Mr.T, ... Business Consultant!

Franky sent me a link to Mr. T's new reality show, I Pity the Fool, knowing I'm a huge T fan (Pete from DiData even sent me a Mr.T In Your Pocket the other day!!).

So I'm sitting at my desk at 11am Monday morning, watching Mr. T, while people walk by my desk, probably thinking, "What the hell is that DPE guy doing now!!?"

I have to say, Mr. T is the bomb ditty! No joke, that first episode hit home one absolutely simple yet powerful truth, "Treat your customer right!"

See, early in my career, I learnt that when dealing with anyone, especially customers, you have two choices, the first is you can tell them what you think they want to hear, or you can tell them how it is. Simple case in point, despite your best laid plans, things can sometimes go awry. I remember once when I first started working, I was on a project where the development team headed down a path, and approaching our delivery date, realized we had made a pretty big boo boo, and had to backtrack and try another approach. Our team leader didn't want to tell the customer, so instead, he made up a big story about some third party not doing the right thing, etc. Problem was, the customer had a friend who worked for the third party, and when the customer approached his friend and asked why this had occurred, the friend completely disputed the story. This escalated pretty quickly, and before anyone knew, the mob I was working for got dropped as the supplier, lost the customer forever (including some others) and also got dragged through the court by the third party! That was just one story, I have many more (as do most of you!).

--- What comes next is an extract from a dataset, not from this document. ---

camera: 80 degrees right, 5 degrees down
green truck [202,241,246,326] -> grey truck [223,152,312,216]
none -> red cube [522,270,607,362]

Over the years I have realized that the best approach when dealing with a customer in the software game (well, any game really) is to treat them as a partner, not a customer. When I ran my own business, I had one simple rule; we have no customers, just partners. Why? Well, most people walk into an engagement with the concept of one side being the provider, and the other the consumer. That's fine with ham sandwiches and coffee, but with software, it's not just about taking down an order. It's about sharing your customers vision, understanding their history, predicting their trajectory, and wanting it as bad as they do. It's why people say "no one will ever take your business as seriously as you do!". You have to become part of your customers business and want it to succeed, which means you won't screw them around, and you must also want to do the best job for them because their success will ensure your success (there is an old sales tale about successful customers paying the bills!). As they say, 'a rising tide lifts all boats'.

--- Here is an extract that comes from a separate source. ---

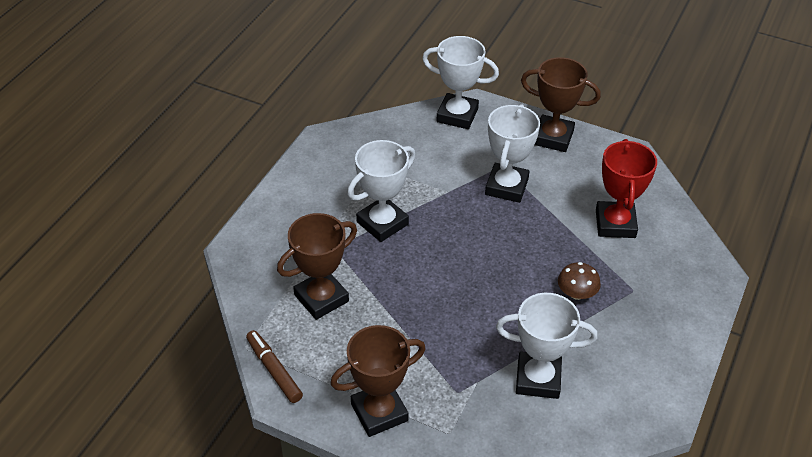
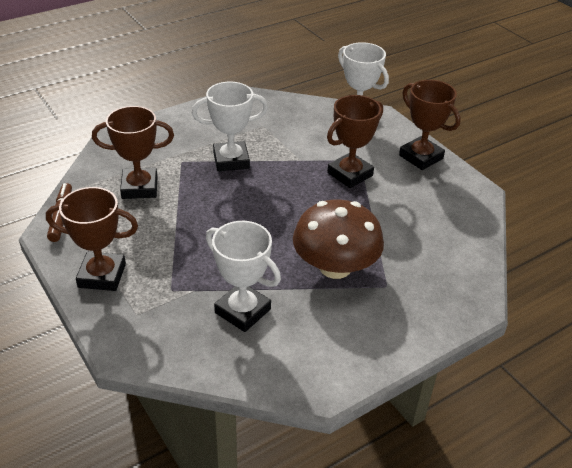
camera: 30 degrees right, 5 degrees down
white trophy [485,104,540,203] -> brown trophy [327,95,383,188]
brown mushroom [558,262,601,300] -> brown mushroom [293,199,384,279], size x2.19
red trophy [596,139,657,238] -> none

You have to walk into any customer situation as their partner, yes there will be a process where money is exchanged, but that's for the accountants to worry about. You must walk in there as the partner who will use all your knowledge, experience, resources and connections to get the customer from were they are now, to where they want to be. Yes you may stumble here and there, but if you take the approach of being a partner, then you can approach the customer at any stage and tell them what's going on. After all, it's not your problem, it's everyone's problem. Don't get into the situation of keeping things from your customer! You wouldn't do it to your business partners, don't do it to your customers. Otherwise they will be forced to treat you like a child; I think all of us have been in that customer meeting where the customer has had to take on that motherly tone while they try to ascertain where in the vendor's schoolbag did they hide the rest of the software! Oh, and don't think you are doing the customer a favor by running the old "need to know" game! Trust me, there is nothing they don't need to know!

The other aspect is qualifying your customers properly. I don't mean the old skool qualification technique of do they have money and want to spend it, I mean, is this customer engaging me because they want me to assist them as a technology specialist and are reasonable about the potential for success, or is this a customer who has no idea of what their requirement is and does not know what it's going to take to make it happen. As Mr. T will tell you, the latter will only bring you pity fool! I've seen so many companies get greedy and take on any customer just for the work, only to realize that you are locked in the misguided customer death spiral where they never actually had a vision of success, so nothing you can do will magically create one! What you and your customer must always do is sit down, work out what it is the customer needs delivered, what it will look and smell like, how it will improve their business, and what the plan of attack is. Without these core things, you'll just end up doing stuff and no one will know why, or even care, and worst still, your customer will wander why they are paying you to do it, and eventually turn nasty.

Ahh, all this from one episode of I Pity the Fool! Jeez, I hope some of the business and consulting schools start prescribing this for their graduates! Mr.T, Business Coach, now I'd pay for that kind of on the job training!